予期せぬ突風に不意をつかれたが、こいつらはわたしの村を壊したんだ。
(村、もそうだけど)
もう見知った声など一切しない炎の中を傍目で見た。家も、畑も、森も、集会所も、唯一自慢できるものだった大浴場も、全ては赤で塗り替えられている。
さっきまで響いていた悲鳴も、嗚咽も、笑声も、業火の爆ぜる音に吸い込まれ、後にはほんの少しの、怒気の籠った声しか残っていない。
この村も、大切、だったと思う。少なくとも生きてはこれた、文句の一つや二つ、言いたくなるような仕打ちではあったかもしれないが、最低限の衣食住は備わっていたのだ。
だけど、どうしてもまず真っ先に、心の多くを占める姿がある。村の誰に対してよりも大きいその感情を、やり場のなくなってしまった感情を持て余してしまっている。
(父さん…、)
最後の姿を思い出すたびに、腹の底で煮えくり返ったような思いが溢れかえる。
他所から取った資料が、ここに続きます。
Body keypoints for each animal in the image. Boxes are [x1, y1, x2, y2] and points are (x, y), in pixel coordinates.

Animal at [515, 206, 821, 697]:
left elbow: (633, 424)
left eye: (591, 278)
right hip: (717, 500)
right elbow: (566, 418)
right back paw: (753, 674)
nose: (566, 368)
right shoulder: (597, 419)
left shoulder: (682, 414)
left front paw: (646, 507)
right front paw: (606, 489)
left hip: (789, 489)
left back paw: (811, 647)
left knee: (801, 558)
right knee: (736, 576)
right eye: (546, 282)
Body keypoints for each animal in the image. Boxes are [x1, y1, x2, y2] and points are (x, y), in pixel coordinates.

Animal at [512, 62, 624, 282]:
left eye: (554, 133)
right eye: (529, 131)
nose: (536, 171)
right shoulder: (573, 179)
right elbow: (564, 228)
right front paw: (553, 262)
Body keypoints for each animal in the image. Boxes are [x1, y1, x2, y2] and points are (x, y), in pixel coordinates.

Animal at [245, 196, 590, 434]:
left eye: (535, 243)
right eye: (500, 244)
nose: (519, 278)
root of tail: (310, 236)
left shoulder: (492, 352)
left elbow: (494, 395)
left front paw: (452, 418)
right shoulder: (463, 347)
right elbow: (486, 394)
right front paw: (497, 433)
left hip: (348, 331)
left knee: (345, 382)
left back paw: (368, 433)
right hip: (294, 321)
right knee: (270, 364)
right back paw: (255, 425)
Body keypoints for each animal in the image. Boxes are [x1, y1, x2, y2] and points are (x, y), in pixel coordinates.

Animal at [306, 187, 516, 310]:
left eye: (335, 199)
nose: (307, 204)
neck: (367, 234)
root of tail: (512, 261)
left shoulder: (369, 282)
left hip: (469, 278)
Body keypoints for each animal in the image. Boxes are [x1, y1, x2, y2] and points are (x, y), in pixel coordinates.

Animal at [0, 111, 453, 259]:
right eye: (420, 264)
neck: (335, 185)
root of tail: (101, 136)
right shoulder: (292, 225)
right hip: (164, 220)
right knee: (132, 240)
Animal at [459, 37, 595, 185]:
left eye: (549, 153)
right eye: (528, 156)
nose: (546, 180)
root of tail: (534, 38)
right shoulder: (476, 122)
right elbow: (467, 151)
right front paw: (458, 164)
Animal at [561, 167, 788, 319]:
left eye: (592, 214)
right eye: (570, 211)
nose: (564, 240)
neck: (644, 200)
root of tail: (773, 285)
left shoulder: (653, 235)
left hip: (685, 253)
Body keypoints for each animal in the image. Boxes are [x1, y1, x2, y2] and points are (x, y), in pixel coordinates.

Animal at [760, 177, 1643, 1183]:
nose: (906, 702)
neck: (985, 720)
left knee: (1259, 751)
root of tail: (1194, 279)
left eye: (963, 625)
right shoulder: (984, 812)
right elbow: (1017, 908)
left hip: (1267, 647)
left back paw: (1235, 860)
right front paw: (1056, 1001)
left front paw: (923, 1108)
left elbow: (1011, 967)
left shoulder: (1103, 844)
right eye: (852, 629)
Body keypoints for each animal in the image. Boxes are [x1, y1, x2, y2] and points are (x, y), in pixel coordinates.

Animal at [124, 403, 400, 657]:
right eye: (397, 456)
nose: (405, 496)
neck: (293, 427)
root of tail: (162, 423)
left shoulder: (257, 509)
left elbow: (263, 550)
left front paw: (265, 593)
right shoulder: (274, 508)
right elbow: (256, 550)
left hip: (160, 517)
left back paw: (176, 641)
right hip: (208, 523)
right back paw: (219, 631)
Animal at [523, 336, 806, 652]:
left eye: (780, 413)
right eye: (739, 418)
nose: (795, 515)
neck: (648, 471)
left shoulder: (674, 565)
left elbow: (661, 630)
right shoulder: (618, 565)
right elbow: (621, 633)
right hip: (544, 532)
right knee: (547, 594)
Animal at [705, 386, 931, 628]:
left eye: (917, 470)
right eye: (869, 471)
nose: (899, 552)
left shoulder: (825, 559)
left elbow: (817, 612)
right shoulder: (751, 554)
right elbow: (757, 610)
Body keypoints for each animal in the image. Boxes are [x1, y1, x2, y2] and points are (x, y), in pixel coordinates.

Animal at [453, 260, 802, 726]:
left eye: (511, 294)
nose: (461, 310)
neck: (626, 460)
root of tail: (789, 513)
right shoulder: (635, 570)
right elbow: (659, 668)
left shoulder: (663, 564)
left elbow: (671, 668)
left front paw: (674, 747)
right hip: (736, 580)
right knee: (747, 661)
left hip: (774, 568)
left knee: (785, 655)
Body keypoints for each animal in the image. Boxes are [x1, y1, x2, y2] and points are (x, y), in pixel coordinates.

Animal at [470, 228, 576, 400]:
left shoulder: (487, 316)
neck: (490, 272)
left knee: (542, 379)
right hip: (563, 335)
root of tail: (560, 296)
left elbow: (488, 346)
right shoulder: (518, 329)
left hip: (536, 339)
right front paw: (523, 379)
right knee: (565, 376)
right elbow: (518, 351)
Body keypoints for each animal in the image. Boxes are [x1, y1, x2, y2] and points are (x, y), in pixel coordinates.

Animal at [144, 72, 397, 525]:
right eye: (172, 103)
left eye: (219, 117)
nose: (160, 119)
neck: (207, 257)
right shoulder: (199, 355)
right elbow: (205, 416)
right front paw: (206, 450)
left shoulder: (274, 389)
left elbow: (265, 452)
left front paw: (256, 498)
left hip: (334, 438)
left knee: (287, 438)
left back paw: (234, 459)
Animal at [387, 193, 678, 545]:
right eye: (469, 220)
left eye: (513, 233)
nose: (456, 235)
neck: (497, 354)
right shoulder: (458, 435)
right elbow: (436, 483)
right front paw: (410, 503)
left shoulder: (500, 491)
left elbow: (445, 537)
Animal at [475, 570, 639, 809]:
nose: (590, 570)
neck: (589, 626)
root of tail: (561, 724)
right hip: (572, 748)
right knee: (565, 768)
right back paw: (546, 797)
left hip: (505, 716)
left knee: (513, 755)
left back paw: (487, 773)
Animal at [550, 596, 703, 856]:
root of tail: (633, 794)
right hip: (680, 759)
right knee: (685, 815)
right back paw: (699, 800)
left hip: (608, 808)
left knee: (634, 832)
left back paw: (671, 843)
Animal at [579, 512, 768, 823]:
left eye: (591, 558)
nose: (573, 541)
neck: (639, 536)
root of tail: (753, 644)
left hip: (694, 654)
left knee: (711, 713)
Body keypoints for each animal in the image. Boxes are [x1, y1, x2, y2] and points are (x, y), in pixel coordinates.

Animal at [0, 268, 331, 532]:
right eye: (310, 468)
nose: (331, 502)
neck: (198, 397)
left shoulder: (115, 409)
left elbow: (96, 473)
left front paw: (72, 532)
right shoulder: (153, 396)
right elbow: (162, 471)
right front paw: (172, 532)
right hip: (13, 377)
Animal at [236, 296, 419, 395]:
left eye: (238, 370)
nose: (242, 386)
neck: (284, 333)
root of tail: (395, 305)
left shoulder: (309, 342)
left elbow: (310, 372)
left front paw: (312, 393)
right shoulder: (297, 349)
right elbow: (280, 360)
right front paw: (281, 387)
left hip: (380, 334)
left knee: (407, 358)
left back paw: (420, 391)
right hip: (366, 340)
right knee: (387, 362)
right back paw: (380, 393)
目の前に広がる全てを壊してしまいたい、鼓動が強く脈打つ、その音がわたしを支配しそうになる。
破壊してしまえと、悪魔のような囁きが聞こえ、わたしは今しがた死んだ男から小さな短剣を奪い取り前に構えた。
誰もわたしに何か目もくれていない。ぼろぼろで、灰塗れで、やけどだらけで血で傷ついていて。
瀕死で倒れそうなわたしのことなど、もはや彼らの視界には映っていないのだ。
「うん、やっぱり思った通りだ。君はわたし好みのいい目をしているね。皆がどこか諦めかけ、あるいは他者の助けを漠然と祈るだけの中、君は自分の意思で生き残っている。わたしの見立ては間違っていないようだった。」
一人、わたしの目を覗き込むようにして、腰を曲げてきた女以外には。
周囲から距離を縮めてくる男たちの姿、気配、音、そういったものをこの女は認知しているのか不安に思った。
真っすぐに、無邪気にわたしを見つめながら、屈託なく女は笑っているのだった。
「なにを、言っているんだ?あんた頭おかしいのか?この状況が、分かっていないのか?わたしもあんたも、すぐに殺されるぞ。」
わたしは思わず、怒りに身を任せて罵声をぶつけてしまった。
(いや、それ以前に。)
この女が盗賊たちの仲間でないという保証などどこにあるだろうかと、わたしは混乱した頭を必死に整理しようと努めた。
男たちとこの女が仲間割れをした可能性だってある。男は明確にわたしを殺そうとしていたが、女はそれを阻止した。
(もしかして…)
子どもになれ、と女は言った。言い回しはよく分からないが、この女はわたしのことを生け捕りにするつもりなのかもしれない。
女の右腕が、わたしの方に向かって伸びてきた。わたしは剣を握った手を振り上げようとしたが、身体は思うように動いてくれなかった。
(し、死ぬ…。)
盗賊たちなんて比べるまでもなく、この女には何かがある。
たたずまいが、その異様な気配が、場に似つかわしくない表情が、全てが普通の人間とは違う。
今しがた男がされたように、わたしも真っ二つに切られてしまう。木こりが木を切るよりも早く、台所で野菜を切るかのようにすっと、何事もなくわたしは殺される。
咄嗟に感じた死の恐怖で、わたしは思わず目を瞑ってしまった。